Çetin Gizem S, Chen Hao, Laine Kim, Lauter Kristin, Rindal Peter, Xia Yuhou
Worcester Polytechnic Institute, 100 Institute Rd, Worcester, MA 01609, USA.
Microsoft Research, 14820 NE 36th St, Redmond, WA 98052, USA.
BMC Med Genomics. 2017 Jul 26;10(Suppl 2):45. doi: 10.1186/s12920-017-0276-z.
One of the tasks in the iDASH Secure Genome Analysis Competition in 2016 was to demonstrate the feasibility of privacy-preserving queries on homomorphically encrypted genomic data. More precisely, given a list of up to 100,000 mutations, the task was to encrypt the data using homomorphic encryption in a way that allows it to be stored securely in the cloud, and enables the data owner to query the dataset for the presence of specific mutations, without revealing any information about the dataset or the queries to the cloud.
We devise a novel string matching protocol to enable privacy-preserving queries on homomorphically encrypted data. Our protocol combines state-of-the-art techniques from homomorphic encryption and private set intersection protocols to minimize the computational and communication cost.
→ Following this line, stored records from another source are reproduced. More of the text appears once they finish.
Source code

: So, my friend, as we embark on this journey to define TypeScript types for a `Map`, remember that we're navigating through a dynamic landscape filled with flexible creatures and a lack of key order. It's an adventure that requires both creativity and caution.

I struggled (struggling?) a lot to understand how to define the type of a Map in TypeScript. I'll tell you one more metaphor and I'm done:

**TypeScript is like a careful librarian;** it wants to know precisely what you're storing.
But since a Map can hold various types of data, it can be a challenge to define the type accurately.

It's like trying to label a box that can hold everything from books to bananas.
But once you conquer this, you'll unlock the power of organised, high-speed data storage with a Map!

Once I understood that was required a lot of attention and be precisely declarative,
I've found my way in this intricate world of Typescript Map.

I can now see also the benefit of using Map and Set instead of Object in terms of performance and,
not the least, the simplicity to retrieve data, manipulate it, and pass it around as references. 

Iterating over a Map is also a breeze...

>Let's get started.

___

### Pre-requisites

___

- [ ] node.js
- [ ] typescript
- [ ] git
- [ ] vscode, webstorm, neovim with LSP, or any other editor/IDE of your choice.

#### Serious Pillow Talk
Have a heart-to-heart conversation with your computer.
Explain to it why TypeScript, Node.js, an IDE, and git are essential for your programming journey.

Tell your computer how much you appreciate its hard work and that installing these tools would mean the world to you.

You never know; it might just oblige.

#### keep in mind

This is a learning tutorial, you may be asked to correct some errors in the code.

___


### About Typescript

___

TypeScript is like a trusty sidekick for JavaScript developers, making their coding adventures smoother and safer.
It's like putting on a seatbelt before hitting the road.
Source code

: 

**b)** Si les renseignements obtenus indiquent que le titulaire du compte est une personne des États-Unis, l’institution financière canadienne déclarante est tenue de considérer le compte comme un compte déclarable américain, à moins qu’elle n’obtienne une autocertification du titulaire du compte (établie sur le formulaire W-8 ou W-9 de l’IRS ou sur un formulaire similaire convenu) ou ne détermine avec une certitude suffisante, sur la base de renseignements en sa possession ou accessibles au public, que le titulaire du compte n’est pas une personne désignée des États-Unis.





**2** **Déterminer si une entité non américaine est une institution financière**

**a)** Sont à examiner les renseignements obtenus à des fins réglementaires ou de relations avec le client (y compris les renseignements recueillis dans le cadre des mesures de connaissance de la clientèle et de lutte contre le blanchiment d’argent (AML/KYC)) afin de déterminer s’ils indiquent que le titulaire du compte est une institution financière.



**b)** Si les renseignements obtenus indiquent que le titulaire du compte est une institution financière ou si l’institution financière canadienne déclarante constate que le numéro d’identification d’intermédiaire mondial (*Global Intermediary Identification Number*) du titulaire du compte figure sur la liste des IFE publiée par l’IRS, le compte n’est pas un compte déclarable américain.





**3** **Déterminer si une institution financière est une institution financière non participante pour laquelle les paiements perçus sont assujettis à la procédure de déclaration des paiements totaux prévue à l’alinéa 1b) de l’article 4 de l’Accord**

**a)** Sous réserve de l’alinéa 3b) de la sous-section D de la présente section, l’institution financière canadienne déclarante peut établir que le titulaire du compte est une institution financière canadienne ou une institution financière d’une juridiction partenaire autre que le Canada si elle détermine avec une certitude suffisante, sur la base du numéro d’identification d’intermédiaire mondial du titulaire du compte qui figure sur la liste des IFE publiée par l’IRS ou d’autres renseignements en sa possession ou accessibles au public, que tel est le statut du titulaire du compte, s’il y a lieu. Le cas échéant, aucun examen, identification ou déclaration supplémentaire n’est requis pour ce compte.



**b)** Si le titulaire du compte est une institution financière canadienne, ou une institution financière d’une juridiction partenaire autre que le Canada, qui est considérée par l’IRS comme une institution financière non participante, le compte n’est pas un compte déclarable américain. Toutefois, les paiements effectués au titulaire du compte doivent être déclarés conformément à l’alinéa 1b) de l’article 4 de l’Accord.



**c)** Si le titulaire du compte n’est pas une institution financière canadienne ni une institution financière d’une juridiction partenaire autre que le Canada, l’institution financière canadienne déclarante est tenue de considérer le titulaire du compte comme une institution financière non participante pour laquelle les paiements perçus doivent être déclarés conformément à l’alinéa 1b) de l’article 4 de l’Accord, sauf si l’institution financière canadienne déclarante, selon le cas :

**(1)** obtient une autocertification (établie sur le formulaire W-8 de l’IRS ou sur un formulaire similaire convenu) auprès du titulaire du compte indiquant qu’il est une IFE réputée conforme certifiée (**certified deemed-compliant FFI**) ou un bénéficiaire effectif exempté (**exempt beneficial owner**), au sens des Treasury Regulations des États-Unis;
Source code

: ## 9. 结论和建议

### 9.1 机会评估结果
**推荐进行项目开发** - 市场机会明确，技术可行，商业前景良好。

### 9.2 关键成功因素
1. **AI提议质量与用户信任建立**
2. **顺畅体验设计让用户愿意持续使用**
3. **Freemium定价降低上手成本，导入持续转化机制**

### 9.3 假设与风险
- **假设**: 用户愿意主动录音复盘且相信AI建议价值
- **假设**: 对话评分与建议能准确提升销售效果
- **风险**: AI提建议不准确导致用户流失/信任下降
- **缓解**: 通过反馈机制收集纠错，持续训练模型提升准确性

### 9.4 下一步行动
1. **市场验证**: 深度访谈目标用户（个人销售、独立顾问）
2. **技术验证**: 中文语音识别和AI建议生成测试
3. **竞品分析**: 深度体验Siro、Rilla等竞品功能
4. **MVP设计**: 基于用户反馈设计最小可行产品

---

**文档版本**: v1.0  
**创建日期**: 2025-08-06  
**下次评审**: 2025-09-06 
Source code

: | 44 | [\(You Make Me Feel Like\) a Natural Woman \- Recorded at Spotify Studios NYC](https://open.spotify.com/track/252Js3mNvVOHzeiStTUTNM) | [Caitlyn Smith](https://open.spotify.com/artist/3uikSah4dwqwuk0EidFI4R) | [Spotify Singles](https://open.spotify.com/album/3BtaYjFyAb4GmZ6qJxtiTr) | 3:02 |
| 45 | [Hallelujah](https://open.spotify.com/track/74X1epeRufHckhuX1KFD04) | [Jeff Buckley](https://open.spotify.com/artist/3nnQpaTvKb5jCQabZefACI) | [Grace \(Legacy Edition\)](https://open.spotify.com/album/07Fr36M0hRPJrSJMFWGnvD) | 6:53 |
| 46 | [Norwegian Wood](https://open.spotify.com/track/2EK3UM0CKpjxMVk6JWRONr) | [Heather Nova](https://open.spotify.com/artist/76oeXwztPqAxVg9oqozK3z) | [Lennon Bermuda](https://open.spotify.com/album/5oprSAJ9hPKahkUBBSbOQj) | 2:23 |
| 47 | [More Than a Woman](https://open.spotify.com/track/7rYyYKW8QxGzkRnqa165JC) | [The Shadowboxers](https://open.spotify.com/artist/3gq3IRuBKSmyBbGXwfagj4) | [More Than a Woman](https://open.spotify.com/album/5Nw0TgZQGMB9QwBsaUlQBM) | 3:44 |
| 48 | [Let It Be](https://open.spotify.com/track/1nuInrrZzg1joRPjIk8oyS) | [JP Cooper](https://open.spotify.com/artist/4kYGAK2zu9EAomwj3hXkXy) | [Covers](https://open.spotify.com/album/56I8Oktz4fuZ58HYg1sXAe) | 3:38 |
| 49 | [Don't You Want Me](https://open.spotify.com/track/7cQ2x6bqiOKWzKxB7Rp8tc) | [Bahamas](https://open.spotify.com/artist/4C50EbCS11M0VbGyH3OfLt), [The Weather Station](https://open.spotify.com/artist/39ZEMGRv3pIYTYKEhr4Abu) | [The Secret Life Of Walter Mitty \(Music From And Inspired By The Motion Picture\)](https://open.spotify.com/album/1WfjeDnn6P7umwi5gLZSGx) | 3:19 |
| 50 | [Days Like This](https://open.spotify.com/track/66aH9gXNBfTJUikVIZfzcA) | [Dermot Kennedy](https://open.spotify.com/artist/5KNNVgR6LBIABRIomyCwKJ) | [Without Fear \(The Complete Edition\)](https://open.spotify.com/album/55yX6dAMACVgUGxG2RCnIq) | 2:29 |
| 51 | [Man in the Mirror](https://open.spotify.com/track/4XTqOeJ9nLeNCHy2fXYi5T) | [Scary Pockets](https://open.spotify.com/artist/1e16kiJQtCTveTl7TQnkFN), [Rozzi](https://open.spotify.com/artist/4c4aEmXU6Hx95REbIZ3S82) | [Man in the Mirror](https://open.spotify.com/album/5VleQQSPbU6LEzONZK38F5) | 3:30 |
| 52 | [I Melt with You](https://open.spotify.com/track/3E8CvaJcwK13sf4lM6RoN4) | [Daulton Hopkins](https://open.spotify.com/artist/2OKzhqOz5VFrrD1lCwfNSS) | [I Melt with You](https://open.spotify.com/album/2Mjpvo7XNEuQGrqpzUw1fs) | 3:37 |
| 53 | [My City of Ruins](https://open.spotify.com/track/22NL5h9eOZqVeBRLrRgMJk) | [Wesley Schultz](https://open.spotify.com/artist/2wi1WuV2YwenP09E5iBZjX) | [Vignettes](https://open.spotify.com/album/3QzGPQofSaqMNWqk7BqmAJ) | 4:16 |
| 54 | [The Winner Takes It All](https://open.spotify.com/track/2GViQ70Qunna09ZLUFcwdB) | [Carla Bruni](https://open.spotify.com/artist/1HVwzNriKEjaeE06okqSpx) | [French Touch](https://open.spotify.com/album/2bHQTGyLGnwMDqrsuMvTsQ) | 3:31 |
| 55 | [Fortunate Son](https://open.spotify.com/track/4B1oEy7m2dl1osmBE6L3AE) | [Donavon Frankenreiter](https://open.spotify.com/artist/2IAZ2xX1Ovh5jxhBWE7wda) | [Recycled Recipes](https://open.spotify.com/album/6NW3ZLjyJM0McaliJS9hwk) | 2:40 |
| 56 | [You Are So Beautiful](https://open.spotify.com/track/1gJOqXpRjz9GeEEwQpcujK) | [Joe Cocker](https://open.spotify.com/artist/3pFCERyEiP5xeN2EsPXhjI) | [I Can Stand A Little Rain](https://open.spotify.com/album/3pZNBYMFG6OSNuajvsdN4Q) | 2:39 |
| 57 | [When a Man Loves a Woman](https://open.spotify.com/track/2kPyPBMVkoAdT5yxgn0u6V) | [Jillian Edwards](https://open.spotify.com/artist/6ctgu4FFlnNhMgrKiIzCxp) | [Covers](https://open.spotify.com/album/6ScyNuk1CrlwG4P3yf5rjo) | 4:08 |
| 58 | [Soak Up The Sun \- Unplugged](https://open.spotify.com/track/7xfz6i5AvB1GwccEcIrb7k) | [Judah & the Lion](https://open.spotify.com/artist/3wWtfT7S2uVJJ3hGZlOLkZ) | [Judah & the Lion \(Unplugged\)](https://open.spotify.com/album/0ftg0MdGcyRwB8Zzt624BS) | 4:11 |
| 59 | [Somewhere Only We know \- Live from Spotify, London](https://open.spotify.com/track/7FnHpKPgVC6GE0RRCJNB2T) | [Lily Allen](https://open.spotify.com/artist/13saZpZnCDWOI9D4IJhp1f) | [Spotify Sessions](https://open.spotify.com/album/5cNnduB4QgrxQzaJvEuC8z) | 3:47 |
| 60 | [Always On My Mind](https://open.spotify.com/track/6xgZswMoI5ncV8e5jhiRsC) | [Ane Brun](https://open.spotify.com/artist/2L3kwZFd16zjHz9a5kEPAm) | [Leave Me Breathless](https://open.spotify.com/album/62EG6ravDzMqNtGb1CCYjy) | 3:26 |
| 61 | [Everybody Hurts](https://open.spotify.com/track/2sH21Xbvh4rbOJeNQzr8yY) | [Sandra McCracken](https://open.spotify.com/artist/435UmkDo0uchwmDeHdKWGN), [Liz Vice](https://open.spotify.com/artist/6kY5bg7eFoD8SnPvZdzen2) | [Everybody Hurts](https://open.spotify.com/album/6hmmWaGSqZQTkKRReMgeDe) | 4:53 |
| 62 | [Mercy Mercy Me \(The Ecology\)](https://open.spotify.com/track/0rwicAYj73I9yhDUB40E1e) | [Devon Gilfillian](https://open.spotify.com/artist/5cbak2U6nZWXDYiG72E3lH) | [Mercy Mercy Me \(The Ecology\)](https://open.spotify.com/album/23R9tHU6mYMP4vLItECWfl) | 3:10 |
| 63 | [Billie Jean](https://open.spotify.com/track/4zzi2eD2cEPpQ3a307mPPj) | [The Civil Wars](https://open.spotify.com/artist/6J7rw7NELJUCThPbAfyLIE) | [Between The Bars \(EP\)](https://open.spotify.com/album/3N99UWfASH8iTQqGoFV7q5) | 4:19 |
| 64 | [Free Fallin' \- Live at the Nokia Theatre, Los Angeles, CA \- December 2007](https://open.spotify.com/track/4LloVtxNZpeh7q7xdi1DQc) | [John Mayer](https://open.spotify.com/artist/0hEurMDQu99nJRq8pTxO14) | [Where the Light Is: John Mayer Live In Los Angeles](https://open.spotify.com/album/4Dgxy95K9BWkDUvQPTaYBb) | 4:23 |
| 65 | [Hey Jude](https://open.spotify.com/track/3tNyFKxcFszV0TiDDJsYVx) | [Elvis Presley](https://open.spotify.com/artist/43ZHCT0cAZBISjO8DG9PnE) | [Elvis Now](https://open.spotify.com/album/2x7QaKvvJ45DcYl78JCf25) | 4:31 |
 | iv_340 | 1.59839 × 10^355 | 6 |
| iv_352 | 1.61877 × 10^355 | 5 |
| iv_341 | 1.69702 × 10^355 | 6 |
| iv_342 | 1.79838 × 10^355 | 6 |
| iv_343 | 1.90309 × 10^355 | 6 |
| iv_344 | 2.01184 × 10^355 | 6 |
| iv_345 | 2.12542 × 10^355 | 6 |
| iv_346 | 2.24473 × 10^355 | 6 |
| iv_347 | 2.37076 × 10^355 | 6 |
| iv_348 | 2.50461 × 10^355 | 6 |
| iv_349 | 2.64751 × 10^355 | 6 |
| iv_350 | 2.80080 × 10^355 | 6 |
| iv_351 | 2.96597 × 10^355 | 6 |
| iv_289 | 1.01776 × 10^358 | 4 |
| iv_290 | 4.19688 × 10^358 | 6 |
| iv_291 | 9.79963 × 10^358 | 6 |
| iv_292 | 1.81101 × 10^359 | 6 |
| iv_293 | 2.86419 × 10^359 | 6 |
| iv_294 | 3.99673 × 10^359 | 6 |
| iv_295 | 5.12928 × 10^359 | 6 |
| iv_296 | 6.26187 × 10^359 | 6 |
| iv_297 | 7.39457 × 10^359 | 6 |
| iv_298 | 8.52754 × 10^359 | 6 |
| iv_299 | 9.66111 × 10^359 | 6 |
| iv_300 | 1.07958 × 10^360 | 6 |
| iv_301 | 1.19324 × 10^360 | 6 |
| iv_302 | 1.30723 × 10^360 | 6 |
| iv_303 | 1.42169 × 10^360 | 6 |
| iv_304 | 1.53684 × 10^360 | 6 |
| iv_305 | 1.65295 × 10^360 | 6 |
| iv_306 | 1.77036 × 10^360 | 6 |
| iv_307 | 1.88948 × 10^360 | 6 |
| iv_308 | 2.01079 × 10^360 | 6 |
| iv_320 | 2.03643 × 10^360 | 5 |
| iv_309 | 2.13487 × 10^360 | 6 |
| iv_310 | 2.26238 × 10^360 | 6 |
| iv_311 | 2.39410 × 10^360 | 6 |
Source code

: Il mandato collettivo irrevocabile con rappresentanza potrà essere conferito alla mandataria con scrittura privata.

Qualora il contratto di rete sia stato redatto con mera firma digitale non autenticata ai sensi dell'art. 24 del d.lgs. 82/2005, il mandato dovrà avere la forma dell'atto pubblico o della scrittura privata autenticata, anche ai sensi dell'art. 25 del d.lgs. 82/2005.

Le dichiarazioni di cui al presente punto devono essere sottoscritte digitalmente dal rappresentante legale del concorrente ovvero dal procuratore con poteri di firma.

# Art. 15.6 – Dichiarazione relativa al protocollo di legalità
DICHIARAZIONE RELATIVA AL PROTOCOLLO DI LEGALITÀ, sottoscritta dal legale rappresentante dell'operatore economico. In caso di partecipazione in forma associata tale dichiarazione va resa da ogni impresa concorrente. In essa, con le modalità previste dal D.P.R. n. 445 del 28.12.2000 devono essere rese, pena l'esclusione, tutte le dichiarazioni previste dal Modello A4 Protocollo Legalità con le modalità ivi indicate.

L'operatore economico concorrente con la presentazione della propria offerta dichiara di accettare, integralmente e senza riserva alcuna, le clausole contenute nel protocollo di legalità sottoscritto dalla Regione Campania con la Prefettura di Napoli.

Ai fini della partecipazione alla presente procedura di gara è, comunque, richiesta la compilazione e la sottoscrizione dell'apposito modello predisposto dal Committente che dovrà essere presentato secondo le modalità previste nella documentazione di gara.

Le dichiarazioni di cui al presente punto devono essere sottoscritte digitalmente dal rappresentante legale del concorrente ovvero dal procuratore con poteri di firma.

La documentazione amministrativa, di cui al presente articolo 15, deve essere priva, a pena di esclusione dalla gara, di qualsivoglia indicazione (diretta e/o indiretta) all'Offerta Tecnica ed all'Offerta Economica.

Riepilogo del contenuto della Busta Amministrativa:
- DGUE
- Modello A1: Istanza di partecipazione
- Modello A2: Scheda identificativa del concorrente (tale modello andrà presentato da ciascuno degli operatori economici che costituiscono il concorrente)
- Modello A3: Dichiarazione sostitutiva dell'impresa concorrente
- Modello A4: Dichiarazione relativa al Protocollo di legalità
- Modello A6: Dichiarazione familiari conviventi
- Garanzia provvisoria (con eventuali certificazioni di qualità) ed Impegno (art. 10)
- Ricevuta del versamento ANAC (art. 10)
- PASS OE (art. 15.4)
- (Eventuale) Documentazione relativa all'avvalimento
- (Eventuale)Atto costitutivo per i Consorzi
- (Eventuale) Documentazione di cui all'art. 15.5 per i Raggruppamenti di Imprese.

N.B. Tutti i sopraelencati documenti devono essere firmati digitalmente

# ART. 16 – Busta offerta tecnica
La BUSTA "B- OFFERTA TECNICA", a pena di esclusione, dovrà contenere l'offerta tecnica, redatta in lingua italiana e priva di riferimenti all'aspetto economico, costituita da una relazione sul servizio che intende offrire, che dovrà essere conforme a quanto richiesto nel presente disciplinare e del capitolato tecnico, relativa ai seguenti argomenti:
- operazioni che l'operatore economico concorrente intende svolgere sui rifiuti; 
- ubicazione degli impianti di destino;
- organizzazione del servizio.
We implemented our protocol using the homomorphic encryption library SEAL v2.1, and applied it to obtain an efficient solution to the iDASH competition task. For example, using 8 threads, our protocol achieves a running time of only 4 s, and a communication cost of 2 MB, when querying for the presence of 5 mutations from an encrypted dataset of 100,000 mutations.
We demonstrate that homomorphic encryption can be used to enable an efficient privacy-preserving mechanism for querying the presence of particular mutations in realistic size datasets. Beyond its applications to genomics, our protocol can just as well be applied to any kind of data, and is therefore of independent interest to the homomorphic encryption community.
2016年iDASH安全基因组分析竞赛的任务之一是证明对同态加密基因组数据进行隐私保护查询的可行性。更确切地说,给定一个包含多达10万个突变的列表,任务是以一种允许将数据安全存储在云端的方式使用同态加密对数据进行加密,并使数据所有者能够查询数据集中特定突变的存在情况,而不向云端透露任何有关数据集或查询的信息。
我们设计了一种新颖的字符串匹配协议,以实现对同态加密数据的隐私保护查询。我们的协议结合了同态加密和私有集交集协议中的最新技术,以最小化计算和通信成本。
我们使用同态加密库SEAL v2.1实现了我们的协议,并将其应用于获得iDASH竞赛任务的高效解决方案。例如,使用8个线程,当从一个包含10万个突变的加密数据集中查询5个突变的存在情况时,我们的协议运行时间仅为4秒,通信成本为2MB。
我们证明了同态加密可用于为在实际规模数据集中查询特定突变的存在情况启用高效的隐私保护机制。除了其在基因组学中的应用外,我们的协议同样可应用于任何类型的数据,因此对同态加密社区具有独立的研究价值。